__Requirement__:
Search the data for "lines" and copy every matching line.

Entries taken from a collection
* * *
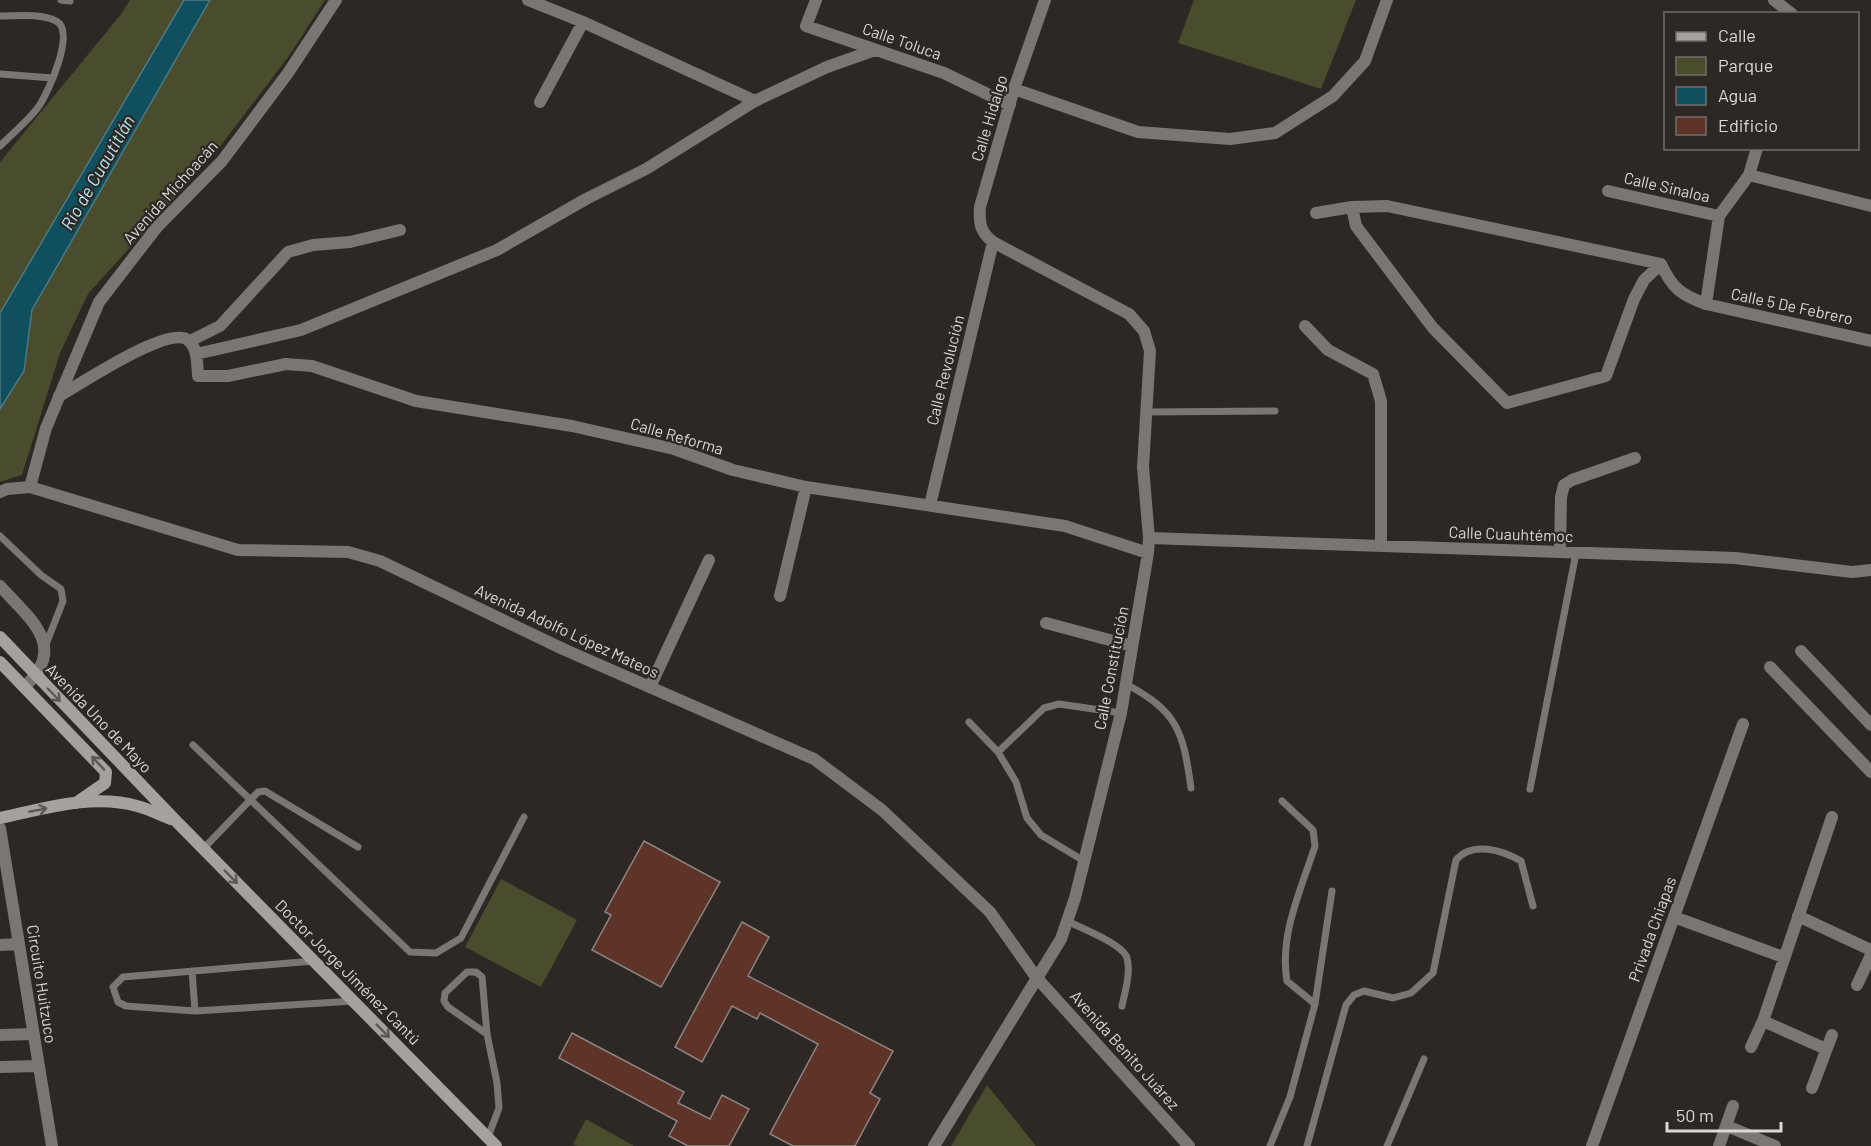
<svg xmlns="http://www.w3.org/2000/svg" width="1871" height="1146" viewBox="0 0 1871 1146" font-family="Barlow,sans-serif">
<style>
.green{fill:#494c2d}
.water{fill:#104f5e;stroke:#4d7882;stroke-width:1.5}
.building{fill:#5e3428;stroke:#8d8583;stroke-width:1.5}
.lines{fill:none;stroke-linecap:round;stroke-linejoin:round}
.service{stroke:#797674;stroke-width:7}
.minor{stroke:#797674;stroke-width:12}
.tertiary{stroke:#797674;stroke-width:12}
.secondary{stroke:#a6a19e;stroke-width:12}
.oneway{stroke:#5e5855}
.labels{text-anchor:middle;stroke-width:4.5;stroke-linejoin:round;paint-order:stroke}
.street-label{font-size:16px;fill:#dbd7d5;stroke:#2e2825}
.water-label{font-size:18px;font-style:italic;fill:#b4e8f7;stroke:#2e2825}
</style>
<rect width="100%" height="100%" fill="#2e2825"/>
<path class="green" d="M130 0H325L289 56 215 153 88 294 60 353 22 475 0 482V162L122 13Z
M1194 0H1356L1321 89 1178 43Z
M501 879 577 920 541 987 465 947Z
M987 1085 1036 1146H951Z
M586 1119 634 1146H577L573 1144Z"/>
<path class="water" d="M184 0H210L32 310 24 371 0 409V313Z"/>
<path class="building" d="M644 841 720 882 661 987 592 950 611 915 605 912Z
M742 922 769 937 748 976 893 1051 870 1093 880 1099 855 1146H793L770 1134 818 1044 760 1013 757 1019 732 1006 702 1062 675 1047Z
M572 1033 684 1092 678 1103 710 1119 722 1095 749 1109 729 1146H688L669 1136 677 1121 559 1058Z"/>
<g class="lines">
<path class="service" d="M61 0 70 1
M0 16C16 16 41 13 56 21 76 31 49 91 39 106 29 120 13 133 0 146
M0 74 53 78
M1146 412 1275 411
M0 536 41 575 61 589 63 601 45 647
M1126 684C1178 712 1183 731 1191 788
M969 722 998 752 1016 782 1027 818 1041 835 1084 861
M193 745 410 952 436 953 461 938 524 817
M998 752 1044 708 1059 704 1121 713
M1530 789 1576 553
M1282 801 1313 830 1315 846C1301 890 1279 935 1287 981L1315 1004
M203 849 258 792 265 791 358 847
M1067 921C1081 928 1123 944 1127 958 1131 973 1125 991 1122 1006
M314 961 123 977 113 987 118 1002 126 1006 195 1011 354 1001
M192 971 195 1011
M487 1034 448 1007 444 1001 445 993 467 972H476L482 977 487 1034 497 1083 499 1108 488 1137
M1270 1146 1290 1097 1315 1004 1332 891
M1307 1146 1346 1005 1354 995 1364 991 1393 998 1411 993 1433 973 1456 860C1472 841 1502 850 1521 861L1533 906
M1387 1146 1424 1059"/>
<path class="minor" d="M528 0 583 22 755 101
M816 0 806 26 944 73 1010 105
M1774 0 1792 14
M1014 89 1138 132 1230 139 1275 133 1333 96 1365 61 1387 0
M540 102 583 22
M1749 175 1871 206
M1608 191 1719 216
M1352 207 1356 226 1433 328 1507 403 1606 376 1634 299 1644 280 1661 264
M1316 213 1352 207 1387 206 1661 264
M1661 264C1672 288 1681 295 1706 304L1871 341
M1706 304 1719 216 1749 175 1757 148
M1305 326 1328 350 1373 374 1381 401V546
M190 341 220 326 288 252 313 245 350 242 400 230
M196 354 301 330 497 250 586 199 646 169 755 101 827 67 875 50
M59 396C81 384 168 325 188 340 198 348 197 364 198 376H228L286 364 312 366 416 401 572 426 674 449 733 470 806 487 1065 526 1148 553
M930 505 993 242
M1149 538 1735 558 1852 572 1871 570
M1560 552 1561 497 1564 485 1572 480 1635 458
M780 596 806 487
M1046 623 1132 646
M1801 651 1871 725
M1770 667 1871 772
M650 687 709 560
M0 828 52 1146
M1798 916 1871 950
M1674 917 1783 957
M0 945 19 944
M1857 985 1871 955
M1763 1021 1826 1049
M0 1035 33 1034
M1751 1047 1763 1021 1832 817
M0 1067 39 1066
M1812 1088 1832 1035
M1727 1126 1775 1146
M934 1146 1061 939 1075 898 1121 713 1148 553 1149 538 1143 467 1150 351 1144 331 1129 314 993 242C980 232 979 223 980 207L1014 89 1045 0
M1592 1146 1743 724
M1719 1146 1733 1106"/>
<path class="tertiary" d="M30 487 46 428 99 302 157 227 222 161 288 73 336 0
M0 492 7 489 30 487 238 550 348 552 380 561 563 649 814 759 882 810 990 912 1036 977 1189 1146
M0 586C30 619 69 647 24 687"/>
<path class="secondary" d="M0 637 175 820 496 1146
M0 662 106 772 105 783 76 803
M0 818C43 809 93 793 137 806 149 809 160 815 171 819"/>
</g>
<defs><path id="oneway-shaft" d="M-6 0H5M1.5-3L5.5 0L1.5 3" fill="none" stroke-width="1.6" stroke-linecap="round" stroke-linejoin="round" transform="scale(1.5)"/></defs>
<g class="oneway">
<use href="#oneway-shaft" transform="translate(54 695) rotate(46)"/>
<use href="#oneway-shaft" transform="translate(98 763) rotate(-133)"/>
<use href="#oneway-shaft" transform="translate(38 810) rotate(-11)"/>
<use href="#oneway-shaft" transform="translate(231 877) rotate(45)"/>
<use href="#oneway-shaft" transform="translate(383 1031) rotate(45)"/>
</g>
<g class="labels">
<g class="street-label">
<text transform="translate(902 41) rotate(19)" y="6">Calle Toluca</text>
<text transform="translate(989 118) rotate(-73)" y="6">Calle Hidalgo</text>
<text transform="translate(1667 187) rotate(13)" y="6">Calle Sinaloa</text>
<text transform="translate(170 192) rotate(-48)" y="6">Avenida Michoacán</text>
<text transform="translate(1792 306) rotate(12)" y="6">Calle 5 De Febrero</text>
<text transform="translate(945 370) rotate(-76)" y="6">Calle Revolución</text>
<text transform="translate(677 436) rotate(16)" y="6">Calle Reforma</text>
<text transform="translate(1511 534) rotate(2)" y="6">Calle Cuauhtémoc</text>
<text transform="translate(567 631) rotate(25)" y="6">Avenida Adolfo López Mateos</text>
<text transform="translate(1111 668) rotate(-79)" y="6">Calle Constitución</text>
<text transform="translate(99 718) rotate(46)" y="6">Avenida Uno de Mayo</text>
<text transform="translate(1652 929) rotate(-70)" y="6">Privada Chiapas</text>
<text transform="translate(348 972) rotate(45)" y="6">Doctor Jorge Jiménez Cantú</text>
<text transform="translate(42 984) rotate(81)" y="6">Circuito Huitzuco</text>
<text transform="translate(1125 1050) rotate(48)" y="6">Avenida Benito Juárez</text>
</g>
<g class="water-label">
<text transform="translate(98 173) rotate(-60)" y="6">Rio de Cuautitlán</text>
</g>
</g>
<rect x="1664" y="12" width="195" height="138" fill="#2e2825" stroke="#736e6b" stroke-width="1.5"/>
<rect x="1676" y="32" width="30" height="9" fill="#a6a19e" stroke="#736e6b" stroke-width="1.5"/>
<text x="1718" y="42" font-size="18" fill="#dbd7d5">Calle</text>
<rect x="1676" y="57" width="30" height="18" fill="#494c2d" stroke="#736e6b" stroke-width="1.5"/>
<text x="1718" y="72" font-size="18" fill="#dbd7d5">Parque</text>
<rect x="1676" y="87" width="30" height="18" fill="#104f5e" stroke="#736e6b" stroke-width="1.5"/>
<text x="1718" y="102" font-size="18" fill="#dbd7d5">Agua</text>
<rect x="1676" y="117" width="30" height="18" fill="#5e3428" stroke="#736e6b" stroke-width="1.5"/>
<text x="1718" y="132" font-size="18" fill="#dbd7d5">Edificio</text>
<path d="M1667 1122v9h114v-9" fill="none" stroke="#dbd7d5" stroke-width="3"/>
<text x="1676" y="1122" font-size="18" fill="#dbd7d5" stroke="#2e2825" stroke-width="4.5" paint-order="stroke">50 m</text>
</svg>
* * *
__Task response__:
.lines{fill:none;stroke-linecap:round;stroke-linejoin:round}
<g class="lines">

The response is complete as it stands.